* DATA FOR THIS TASK:
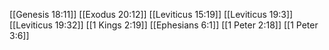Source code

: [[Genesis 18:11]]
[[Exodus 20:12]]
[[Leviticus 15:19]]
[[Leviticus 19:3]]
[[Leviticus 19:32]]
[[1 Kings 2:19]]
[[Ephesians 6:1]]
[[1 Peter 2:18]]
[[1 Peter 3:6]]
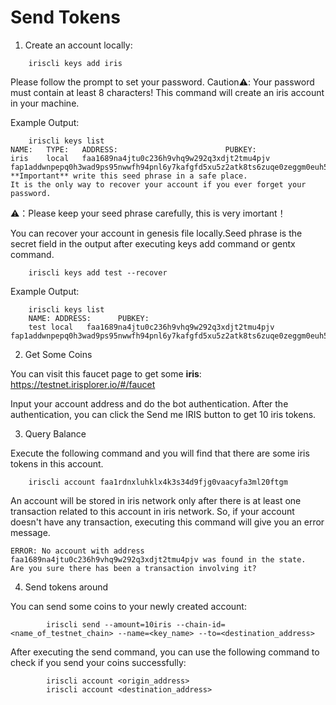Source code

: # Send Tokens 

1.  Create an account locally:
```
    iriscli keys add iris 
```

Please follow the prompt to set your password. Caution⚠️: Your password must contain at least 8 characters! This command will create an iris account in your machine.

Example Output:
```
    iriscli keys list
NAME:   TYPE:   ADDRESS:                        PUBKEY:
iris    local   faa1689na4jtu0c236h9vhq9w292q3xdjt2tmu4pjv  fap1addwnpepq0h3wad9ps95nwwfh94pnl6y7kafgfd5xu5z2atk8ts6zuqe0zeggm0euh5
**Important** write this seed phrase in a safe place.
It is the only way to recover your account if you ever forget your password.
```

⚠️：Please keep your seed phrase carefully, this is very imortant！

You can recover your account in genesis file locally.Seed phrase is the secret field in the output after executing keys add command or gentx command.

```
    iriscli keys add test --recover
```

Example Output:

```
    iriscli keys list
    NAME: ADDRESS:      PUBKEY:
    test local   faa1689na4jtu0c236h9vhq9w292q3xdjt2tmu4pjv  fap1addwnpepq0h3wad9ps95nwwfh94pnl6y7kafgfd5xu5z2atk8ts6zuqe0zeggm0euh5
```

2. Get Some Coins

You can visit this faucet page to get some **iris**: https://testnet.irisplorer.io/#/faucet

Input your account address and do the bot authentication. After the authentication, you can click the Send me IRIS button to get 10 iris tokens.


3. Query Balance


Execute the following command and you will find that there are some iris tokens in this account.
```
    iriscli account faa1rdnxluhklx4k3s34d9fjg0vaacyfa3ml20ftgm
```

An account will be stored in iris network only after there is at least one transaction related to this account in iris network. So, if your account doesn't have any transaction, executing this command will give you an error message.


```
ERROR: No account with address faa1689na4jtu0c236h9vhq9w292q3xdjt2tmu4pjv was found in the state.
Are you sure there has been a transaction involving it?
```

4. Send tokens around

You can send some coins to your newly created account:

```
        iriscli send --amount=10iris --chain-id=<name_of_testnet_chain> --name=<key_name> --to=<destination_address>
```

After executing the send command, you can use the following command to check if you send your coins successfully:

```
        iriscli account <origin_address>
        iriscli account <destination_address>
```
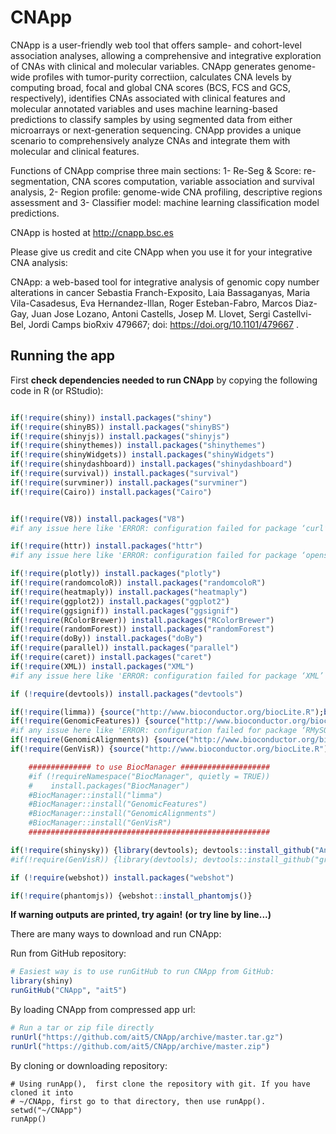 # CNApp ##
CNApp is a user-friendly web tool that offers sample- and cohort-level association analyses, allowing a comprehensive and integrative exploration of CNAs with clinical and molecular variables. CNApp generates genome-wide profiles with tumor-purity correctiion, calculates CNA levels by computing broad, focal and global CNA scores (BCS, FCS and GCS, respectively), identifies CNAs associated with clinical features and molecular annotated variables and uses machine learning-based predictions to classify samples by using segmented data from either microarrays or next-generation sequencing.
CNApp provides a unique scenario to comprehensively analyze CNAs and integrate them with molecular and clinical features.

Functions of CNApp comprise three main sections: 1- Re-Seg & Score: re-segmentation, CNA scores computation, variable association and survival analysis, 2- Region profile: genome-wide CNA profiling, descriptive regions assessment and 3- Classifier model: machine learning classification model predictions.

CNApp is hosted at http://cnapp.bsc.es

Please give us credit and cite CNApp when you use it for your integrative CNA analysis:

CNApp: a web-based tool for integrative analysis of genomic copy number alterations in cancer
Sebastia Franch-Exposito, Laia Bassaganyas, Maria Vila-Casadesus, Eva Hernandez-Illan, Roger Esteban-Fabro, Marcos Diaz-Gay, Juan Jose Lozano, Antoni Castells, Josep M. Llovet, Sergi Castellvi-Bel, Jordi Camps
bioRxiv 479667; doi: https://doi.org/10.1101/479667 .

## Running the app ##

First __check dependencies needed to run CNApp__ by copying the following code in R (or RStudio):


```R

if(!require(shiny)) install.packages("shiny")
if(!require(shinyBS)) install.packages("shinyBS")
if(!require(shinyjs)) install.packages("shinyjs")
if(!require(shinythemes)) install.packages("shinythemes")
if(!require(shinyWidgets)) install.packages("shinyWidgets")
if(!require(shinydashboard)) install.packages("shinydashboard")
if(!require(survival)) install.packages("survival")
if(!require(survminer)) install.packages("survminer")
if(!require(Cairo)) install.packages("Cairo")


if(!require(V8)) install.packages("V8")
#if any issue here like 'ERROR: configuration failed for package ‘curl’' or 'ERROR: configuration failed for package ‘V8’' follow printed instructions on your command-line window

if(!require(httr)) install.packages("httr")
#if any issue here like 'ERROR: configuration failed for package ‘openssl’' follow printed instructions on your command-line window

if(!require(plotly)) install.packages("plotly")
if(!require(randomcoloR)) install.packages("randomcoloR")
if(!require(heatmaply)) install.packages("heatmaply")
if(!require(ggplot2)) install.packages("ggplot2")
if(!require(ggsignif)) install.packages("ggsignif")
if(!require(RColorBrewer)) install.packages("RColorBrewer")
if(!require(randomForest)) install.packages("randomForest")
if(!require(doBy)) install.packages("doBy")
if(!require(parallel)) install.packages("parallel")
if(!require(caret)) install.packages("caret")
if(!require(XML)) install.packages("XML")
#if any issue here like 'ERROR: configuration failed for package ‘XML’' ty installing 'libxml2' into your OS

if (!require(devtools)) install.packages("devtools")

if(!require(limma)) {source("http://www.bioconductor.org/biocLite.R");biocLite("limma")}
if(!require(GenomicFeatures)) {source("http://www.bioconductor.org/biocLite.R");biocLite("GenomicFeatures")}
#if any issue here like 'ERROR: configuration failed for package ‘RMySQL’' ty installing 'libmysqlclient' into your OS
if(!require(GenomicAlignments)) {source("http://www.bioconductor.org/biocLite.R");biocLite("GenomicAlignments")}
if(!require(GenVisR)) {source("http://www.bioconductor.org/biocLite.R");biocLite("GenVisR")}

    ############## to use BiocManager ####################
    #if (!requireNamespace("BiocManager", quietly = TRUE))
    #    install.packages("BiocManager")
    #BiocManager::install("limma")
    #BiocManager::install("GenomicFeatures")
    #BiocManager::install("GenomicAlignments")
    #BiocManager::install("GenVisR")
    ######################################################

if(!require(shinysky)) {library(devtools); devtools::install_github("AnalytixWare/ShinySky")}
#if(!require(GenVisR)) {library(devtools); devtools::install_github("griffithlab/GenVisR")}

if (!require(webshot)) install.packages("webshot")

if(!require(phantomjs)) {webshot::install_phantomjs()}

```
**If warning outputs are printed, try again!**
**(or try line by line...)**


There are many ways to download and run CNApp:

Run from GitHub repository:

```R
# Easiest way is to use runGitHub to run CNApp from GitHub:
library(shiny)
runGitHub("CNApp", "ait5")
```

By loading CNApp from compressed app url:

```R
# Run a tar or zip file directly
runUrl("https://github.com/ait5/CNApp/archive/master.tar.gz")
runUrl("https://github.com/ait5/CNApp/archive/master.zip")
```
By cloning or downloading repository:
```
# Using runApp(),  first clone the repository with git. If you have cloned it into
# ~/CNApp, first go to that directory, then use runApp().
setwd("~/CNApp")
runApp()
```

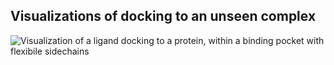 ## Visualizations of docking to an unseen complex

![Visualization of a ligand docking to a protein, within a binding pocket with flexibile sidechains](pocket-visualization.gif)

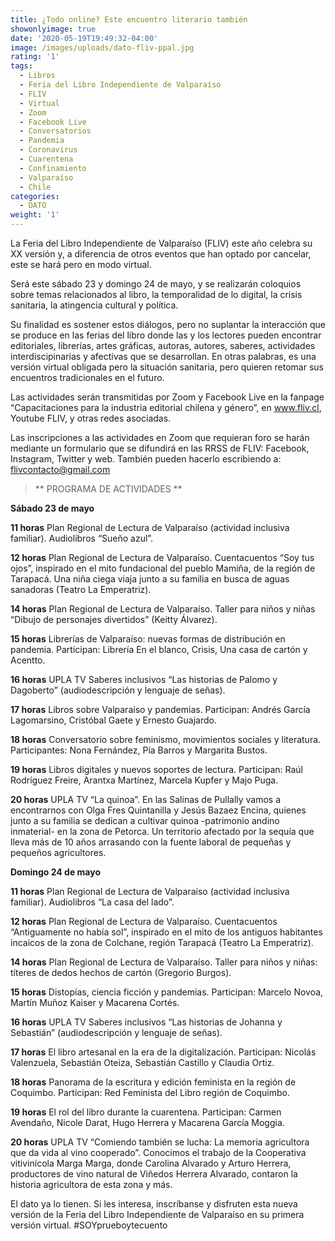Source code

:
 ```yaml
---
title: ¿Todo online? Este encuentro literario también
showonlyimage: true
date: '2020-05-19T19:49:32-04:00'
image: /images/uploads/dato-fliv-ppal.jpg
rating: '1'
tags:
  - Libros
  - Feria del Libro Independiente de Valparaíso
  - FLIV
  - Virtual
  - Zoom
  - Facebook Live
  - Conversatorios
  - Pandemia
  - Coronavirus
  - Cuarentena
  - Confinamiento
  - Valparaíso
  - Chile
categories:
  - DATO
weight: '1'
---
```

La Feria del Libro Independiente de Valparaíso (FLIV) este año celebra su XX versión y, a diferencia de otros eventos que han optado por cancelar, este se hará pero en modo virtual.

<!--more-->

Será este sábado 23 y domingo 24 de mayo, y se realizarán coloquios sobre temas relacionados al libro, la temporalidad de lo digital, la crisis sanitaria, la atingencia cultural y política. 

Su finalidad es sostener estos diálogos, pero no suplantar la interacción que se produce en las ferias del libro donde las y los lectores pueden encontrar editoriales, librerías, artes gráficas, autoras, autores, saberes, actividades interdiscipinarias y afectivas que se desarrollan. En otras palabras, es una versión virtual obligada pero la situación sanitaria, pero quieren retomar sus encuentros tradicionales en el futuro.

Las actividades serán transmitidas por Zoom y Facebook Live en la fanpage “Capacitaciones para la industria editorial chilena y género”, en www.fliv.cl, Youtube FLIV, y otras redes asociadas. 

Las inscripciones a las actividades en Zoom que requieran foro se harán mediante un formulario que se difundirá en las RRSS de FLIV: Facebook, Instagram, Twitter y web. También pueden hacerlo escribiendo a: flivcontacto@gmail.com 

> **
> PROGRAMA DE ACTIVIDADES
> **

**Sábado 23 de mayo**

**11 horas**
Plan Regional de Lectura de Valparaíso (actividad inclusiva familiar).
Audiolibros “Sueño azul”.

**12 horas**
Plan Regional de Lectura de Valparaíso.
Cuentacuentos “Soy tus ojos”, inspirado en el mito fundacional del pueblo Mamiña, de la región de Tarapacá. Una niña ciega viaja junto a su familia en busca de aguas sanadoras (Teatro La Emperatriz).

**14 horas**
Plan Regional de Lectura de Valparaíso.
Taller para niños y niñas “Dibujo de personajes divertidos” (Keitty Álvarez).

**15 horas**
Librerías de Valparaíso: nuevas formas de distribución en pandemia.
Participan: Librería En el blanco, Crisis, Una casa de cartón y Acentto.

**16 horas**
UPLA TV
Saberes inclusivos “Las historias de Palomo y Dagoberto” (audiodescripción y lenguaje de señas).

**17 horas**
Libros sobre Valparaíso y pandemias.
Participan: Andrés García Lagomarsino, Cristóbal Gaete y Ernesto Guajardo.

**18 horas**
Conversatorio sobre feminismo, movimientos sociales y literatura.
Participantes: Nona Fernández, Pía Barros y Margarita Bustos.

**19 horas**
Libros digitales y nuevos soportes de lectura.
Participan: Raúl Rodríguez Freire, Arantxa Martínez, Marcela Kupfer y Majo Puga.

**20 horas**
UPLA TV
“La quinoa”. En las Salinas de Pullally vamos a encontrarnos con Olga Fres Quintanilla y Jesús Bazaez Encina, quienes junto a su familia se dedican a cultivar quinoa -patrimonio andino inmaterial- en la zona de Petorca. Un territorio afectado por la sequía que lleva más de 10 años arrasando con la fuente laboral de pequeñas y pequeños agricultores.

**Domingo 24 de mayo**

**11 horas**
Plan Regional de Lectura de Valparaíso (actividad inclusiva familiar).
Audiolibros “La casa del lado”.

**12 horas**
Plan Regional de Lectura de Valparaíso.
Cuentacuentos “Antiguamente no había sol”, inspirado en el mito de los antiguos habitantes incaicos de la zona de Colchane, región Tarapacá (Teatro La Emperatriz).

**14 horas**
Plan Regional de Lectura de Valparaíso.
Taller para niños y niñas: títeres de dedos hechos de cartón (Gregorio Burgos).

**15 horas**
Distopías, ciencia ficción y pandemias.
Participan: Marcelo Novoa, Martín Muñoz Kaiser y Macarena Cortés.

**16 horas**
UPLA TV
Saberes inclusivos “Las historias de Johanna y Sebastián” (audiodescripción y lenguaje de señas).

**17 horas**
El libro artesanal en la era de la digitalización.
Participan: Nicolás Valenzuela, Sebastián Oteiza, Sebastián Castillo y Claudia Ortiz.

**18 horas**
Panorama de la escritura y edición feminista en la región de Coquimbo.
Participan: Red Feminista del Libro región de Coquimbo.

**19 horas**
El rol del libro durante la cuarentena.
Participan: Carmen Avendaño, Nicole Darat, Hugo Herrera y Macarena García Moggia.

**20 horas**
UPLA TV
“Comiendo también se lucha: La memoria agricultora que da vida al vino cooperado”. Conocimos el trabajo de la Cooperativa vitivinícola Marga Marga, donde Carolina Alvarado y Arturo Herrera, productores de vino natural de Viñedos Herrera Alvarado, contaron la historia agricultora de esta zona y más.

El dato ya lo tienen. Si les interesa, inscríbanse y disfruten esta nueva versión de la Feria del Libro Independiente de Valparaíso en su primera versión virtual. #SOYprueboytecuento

* WHAT THE EXERCISE ASKS:
Looking at the entries above, count the lines that contain the string "limma", then give the number and nothing else.

* RESULT:
2